* **PROBLEM**
Your answer should consist of each line below that contains the string "them".

[DATA SUPPLIED]

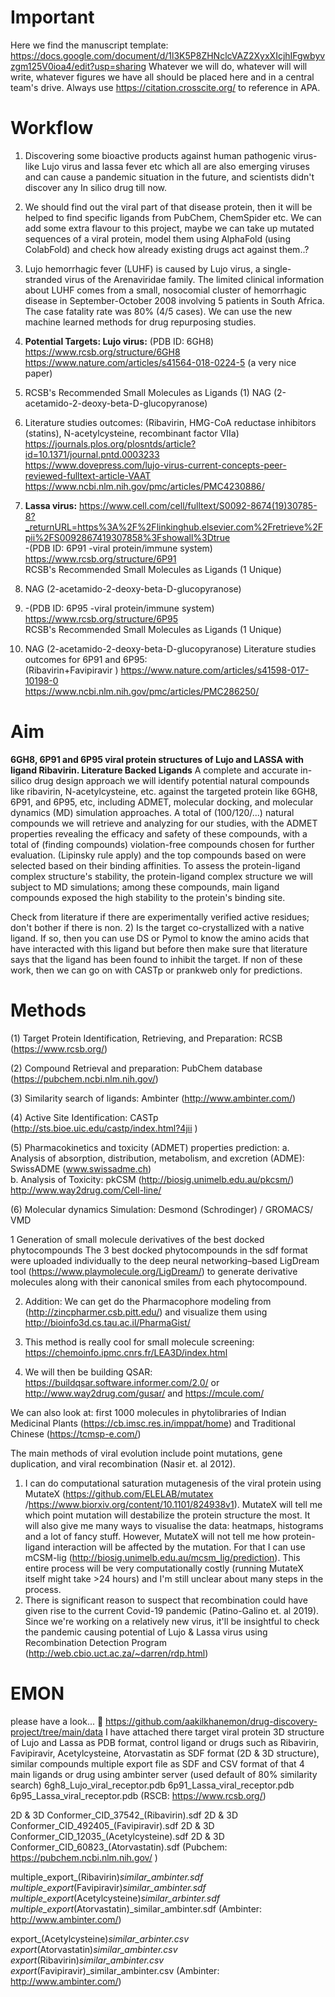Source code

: # Important 
Here we find the manuscript template: https://docs.google.com/document/d/1l3K5P8ZHNclcVAZ2XyxXIcjhIFgwbyvzgm125V0ioa4/edit?usp=sharing
Whatever we will do, whatever will will write, whatever figures we have all should be placed here and in a central team's drive.
Always use https://citation.crosscite.org/ to reference in APA.

# Workflow
1. Discovering some bioactive products against human pathogenic virus-like Lujo virus and lassa fever etc which all are also emerging viruses and can cause a pandemic situation in the future, and scientists didn't discover any In silico drug till now.

3. We should find out the viral part of that disease protein, then it will be helped to find specific ligands from PubChem, ChemSpider etc. 
We can add some extra flavour to this project, maybe we can take up mutated sequences of a viral protein, model them using AlphaFold (using ColabFold) and check how already existing drugs act against them..?

3. Lujo hemorrhagic fever (LUHF) is caused by Lujo virus, a single-stranded virus of the Arenaviridae family. The limited clinical information about LUHF comes from a small, nosocomial cluster of hemorrhagic disease in September-October 2008 involving 5 patients in South Africa. The case fatality rate was 80% (4/5 cases). We can use the new machine learned methods for drug repurposing studies.

4. **Potential Targets: Lujo virus:** (PDB ID: 6GH8)                                                                                                                             https://www.rcsb.org/structure/6GH8    <br>
                                                                                                                         https://www.nature.com/articles/s41564-018-0224-5 (a very nice paper) 

5. RCSB's Recommended Small Molecules as Ligands
(1)  NAG (2-acetamido-2-deoxy-beta-D-glucopyranose)

6. Literature studies outcomes:
(Ribavirin, HMG-CoA reductase inhibitors (statins), N-acetylcysteine, recombinant factor VIIa)
https://journals.plos.org/plosntds/article?id=10.1371/journal.pntd.0003233 <br> 
https://www.dovepress.com/lujo-virus-current-concepts-peer-reviewed-fulltext-article-VAAT <br>
https://www.ncbi.nlm.nih.gov/pmc/articles/PMC4230886/ <br>

7.  **Lassa virus:**
https://www.cell.com/cell/fulltext/S0092-8674(19)30785-8?_returnURL=https%3A%2F%2Flinkinghub.elsevier.com%2Fretrieve%2Fpii%2FS0092867419307858%3Fshowall%3Dtrue <br>
-(PDB ID: 6P91 -viral protein/immune system) https://www.rcsb.org/structure/6P91 <br>
RCSB's Recommended Small Molecules as Ligands (1 Unique) <br>
1. NAG (2-acetamido-2-deoxy-beta-D-glucopyranose)
 
8. -(PDB ID: 6P95 -viral protein/immune system) https://www.rcsb.org/structure/6P95 <br>
RCSB's Recommended Small Molecules as Ligands (1 Unique)
1. NAG (2-acetamido-2-deoxy-beta-D-glucopyranose)
Literature studies outcomes for 6P91 and 6P95: <br>
(Ribavirin+Favipiravir )
https://www.nature.com/articles/s41598-017-10198-0  <br>
https://www.ncbi.nlm.nih.gov/pmc/articles/PMC286250/ <br>
 
# Aim
**6GH8, 6P91 and 6P95 viral protein structures of Lujo and LASSA with ligand Ribavirin. Literature Backed Ligands**
A complete and accurate in-silico drug design approach we will identify potential natural compounds like ribavirin, N-acetylcysteine, etc. against the targeted protein like 6GH8, 6P91, and 6P95, etc, including ADMET, molecular docking, and molecular dynamics (MD) simulation approaches. A total of (100/120/...) natural compounds we will retrieve and analyzing for our studies, with the ADMET properties revealing the efficacy and safety of these compounds, with a total of (finding compounds) violation-free compounds chosen for further evaluation. (Lipinsky rule apply) and the top compounds based on were selected based on their binding affinities. To assess the protein-ligand complex structure's stability, the protein-ligand complex structure we will subject to MD simulations; among these compounds, main ligand compounds exposed the high stability to the protein's binding site.            

Check from literature if there are experimentally verified active residues; don't bother if there is non. 2) Is the target co-crystallized with a native ligand. If so, then you can use DS or Pymol to know the amino acids that have interacted with this ligand but before then make sure that literature says that the ligand has been found to inhibit the target. If non of these work, then we can go on with CASTp or prankweb only for predictions.

# Methods 
(1) Target Protein Identification, Retrieving, and Preparation:
RCSB (https://www.rcsb.org/)

(2) Compound Retrieval and preparation:
PubChem database (https://pubchem.ncbi.nlm.nih.gov/)

(3) Similarity search of ligands:
Ambinter (http://www.ambinter.com/)
 
(4) Active Site Identification:
CASTp (http://sts.bioe.uic.edu/castp/index.html?4jii )

(5) Pharmacokinetics and toxicity (ADMET) properties prediction:
a. Analysis of absorption, distribution, metabolism, and excretion (ADME):
SwissADME (www.swissadme.ch) <br>
b. Analysis of Toxicity:
pkCSM (http://biosig.unimelb.edu.au/pkcsm/) <br>
http://www.way2drug.com/Cell-line/ <br>

(6) Molecular dynamics Simulation:
Desmond (Schrodinger) / GROMACS/ VMD

1 Generation of small molecule derivatives of the best docked phytocompounds
The 3 best docked phytocompounds in the sdf format were uploaded individually to the deep neural networking–based LigDream tool (https://www.playmolecule.org/LigDream/) to generate derivative molecules along with their canonical smiles from each phytocompound.

2. Addition: We can get do the Pharmacophore modeling from (http://zincpharmer.csb.pitt.edu/) and visualize them using http://bioinfo3d.cs.tau.ac.il/PharmaGist/

3. This method is really cool for small molecule screening: https://chemoinfo.ipmc.cnrs.fr/LEA3D/index.html

4. We will then be building QSAR: https://buildqsar.software.informer.com/2.0/  or http://www.way2drug.com/gusar/ and https://mcule.com/

We can also look at: first 1000 molecules in phytolibraries of Indian Medicinal Plants (https://cb.imsc.res.in/imppat/home)  and Traditional Chinese (https://tcmsp-e.com/)

The main methods of viral evolution include point mutations, gene duplication, and viral recombination (Nasir et. al 2012).
1. I can do computational saturation mutagenesis of the viral protein using MutateX (https://github.com/ELELAB/mutatex /https://www.biorxiv.org/content/10.1101/824938v1). MutateX will tell me which point mutation will destabilize the protein structure the most. It will also give me many ways to visualise the data: heatmaps, histograms and a lot of fancy stuff.
However, MutateX will not tell me how protein-ligand interaction will be affected by the mutation. For that I can use mCSM-lig (http://biosig.unimelb.edu.au/mcsm_lig/prediction).
This entire process will be very computationally costly (running MutateX itself might take >24 hours)
and I'm still unclear about many steps in the process.
2.  There is significant reason to suspect that recombination could have given rise to the current Covid-19 pandemic (Patino-Galino et. al 2019). Since we're working on a relatively new virus, it'll be insightful to check the pandemic causing potential of Lujo & Lassa virus using Recombination Detection Program (http://web.cbio.uct.ac.za/~darren/rdp.html)



# EMON
please have a look... :eyes: https://github.com/aakilkhanemon/drug-discovery-project/tree/main/data
 I have attached there target viral protein 3D structure of Lujo and Lassa as PDB format,  control ligand or drugs such as Ribavirin, Favipiravir, Acetylcysteine, Atorvastatin as SDF format (2D & 3D structure),  similar compounds multiple export file as SDF and CSV format of that 4 main ligands or drug using ambinter server (used default of 80% similarity search)                                                                                                                                                                                                                                                                                                                                          6gh8_Lujo_viral_receptor.pdb
6p91_Lassa_viral_receptor.pdb
6p95_Lassa_viral_receptor.pdb
(RSCB: https://www.rcsb.org/)

2D & 3D Conformer_CID_37542_(Ribavirin).sdf
2D & 3D Conformer_CID_492405_(Favipiravir).sdf
2D & 3D Conformer_CID_12035_(Acetylcysteine).sdf
2D & 3D Conformer_CID_60823_(Atorvastatin).sdf
(Pubchem: https://pubchem.ncbi.nlm.nih.gov/ )

multiple_export_(Ribavirin)_similar_ambinter.sdf
multiple_export_(Favipiravir)_similar_ambinter.sdf
multiple_export_(Acetylcysteine)_similar_arbinter.sdf
multiple_export_(Atorvastatin)_similar_ambinter.sdf
(Ambinter: http://www.ambinter.com/)

export_(Acetylcysteine)_similar_arbinter.csv
export_(Atorvastatin)_similar_ambinter.csv
export_(Ribavirin)_similar_ambinter.csv
export_(Favipiravir)_similar_ambinter.csv
(Ambinter: http://www.ambinter.com/)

[/DATA SUPPLIED]

* **RESULT**
We can add some extra flavour to this project, maybe we can take up mutated sequences of a viral protein, model them using AlphaFold (using ColabFold) and check how already existing drugs act against them..?
2. Addition: We can get do the Pharmacophore modeling from (http://zincpharmer.csb.pitt.edu/) and visualize them using http://bioinfo3d.cs.tau.ac.il/PharmaGist/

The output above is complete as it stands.